There are going to be a lot of these. "Bankruptcy of the Day" may begin to sound repetitive.
Monday, January 21, 2008
"First" of the Day: Britain nationalizes a bank
The scale of the financial support the Chancellor has today promised to provide to Northern Rock is breathtakingly large and without precedent.
No British Government has ever provided financial help on that scale to a business.
—Robert Peston, business editor for the BBC, writing in "Rock rescue explained."
I've tried to keep you posted on the interesting tale of how a modern neoliberal globalist government—Britain, to name names—finds itself in the odd position of being on the verge of nationalizing a bank—Northern Rock. Actually, the British government is scheming in every way to avoid such a fate. As Peston wrote in a previous post,
They [Prime Minister Brown and Chancellor Darling] have signalled that they are deeply scared of the political ramifications of nationalising Northern Rock, and are prepared to accept almost any price to avoid nationalisation.
The British Treasury hired Goldman Sachs (America's one major investment banking firm to come out of the mortgage debacle in a said-to-be healthy condition) to advise it in the Northern Rock crisis. I'm sure they're worth every penny of their fee, already in the hundreds of thousands of dollars, for the sound suggestions they've offered the government. The basic trick here is to use some financial legerdemain to nationalize the bank in such a way that the public won't notice and Parliament won't have to approve.
Here's the latest—
The Treasury would be guaranteeing the principal and the interest on bonds or “notes” to be issued by the Rock.
That effectively turns those notes into Government bonds, gilt-edged stock.
It means that Rock will be able to raise a colossal sum and at a relatively low rate of interest....
In return for propping up the business, the Treasury is taking control of what happens to the troubled bank, turning its shareholders and board into bit-part players.

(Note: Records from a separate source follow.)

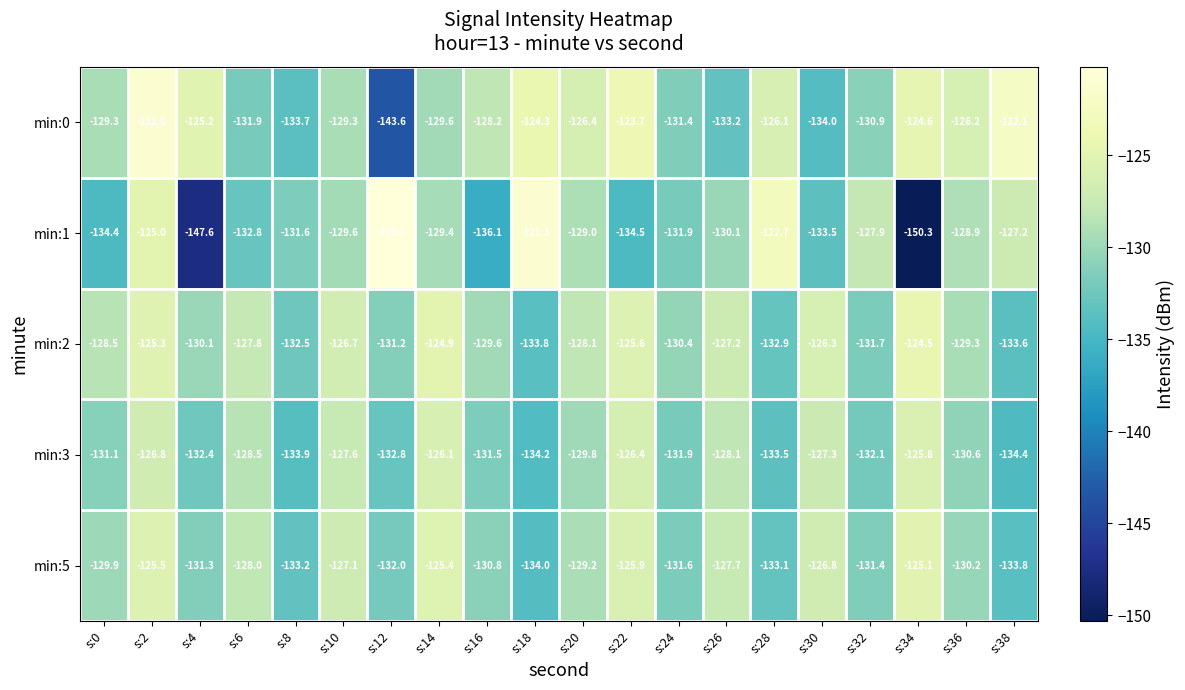

Which category has the highest value in the min:0 series?

s:2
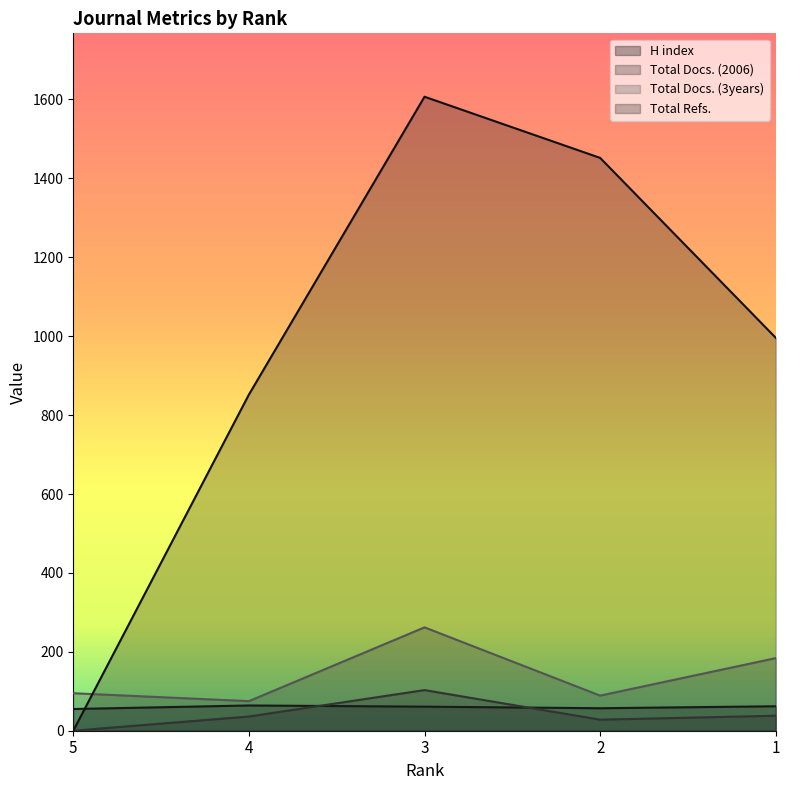

What is the spread (max minus min) of values at 5?

95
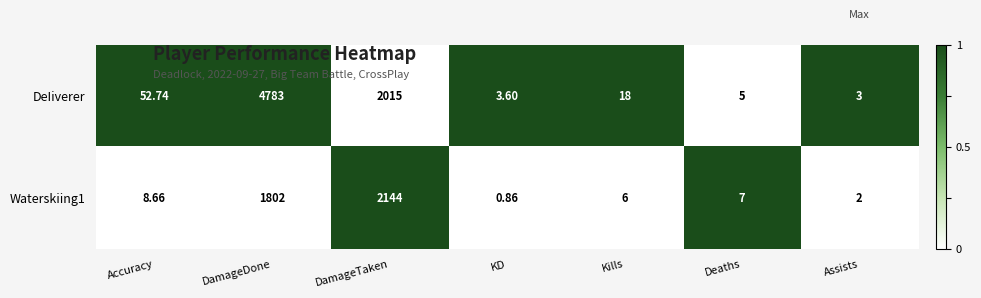

Which series changed the most between Accuracy and Assists?

DeIiverer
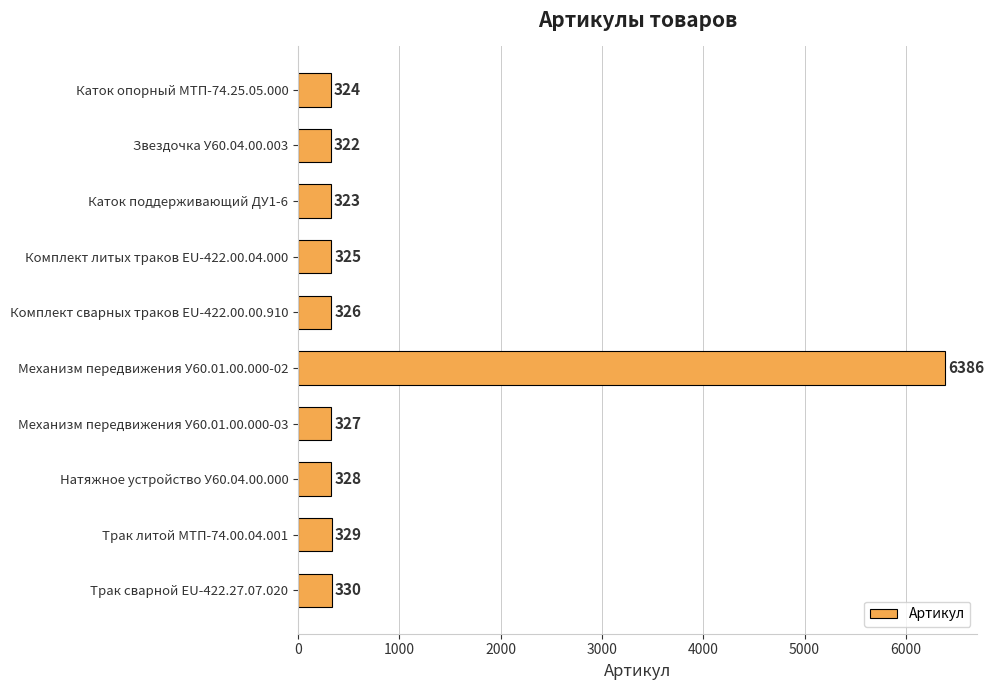

The value at Трак литой МТП-74.00.04.001 is 329. True or false?

True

The Treasury will determine which of the groups promising to rescue the Rock offers the best business plan.
So to call what’s on the table a private-sector rescue is a misnomer.
Really it would be a partial privatisation, or a public-private partnership.
Which is still a bit of a humiliation for the Government, because it was never its explicit ambition to go into business with a provider of commercial mortgages.
What’s more, the Chancellor can’t be certain that a private-sector rescue will be agreed, even with the provision of so much taxpayer help.
So he also lays out the basis on which the bank would be nationalised, if all else fails.
As I’ve said before, nationalisation would be carried out through legislation.
And the Treasury would pay to shareholders what it thinks the shares would be worth absent any taxpayers support – which it believes would be pretty close to zero.
We are speaking here, of course, of the utter failure of Britain's eighth largest bank, which in September was said to be holding 24 billion pounds ($48 billion) of customer deposits.
In the U.S., direct rescues of failing banks are being carried out not by the American government, which would never stoop to owning a bank, but by the sovereign wealth funds of our Far Eastern and Middle Eastern "trading partners." Why it is ideologically superior for foreign governments to own our banks than for the national government to do so I cannot say. Perhaps it would make us lazy.
1/22/08 — Julia Werdigier of the NY Times adds,
Some analysts have noted that while turning Northern Rock assets into bonds and selling them on the market might keep the bank from being nationalized, it was just such a technique that contributed to the current credit crisis in the first place.
1/22/08 — And Carter Daugherty offers this fabulous quote from one of the thinkers in the company advising the British government during its time of trial—
“Ten days ago, only a very few people thought this [recession] would be a bad one,” said Erik Nielsen, chief European economist at Goldman Sachs in London. “But now you have people debating just that.”
It must be wonderful to be that mind-bogglingly stupid and get paid for it.